**Exercise brief:** Where the line with "output logic sum, co" appears in the records below, start there and transcribe each line exactly through the last.

Items listed in a dataset:
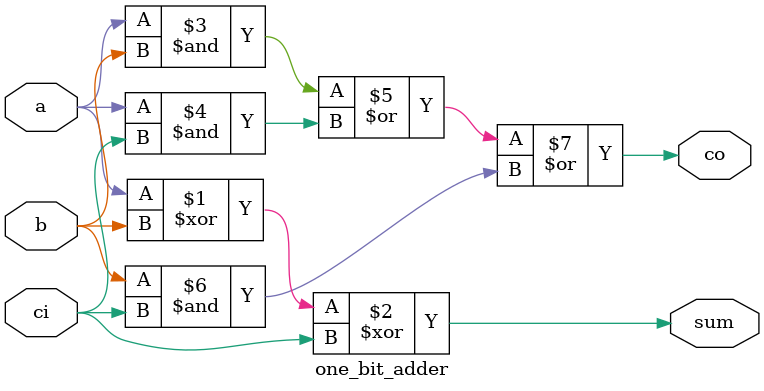
<source format=sv>


// assign wire1 = a^b;
// assign wire2 = wire1 & ci;

// wire wire3 = a&b;

// always_comb begin
// 	co = wire2|wire3;
// 	sum = wire1^ci;
// end
// endmodule

module one_bit_adder(
    input logic a, b, ci,
    output logic sum, co
);

    assign sum = a ^ b ^ ci;
    assign co = (a & b) | (a & ci) | (b & ci);

endmodule

</source>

**Response to this exercise:**
    output logic sum, co
);

    assign sum = a ^ b ^ ci;
    assign co = (a & b) | (a & ci) | (b & ci);

endmodule

</source>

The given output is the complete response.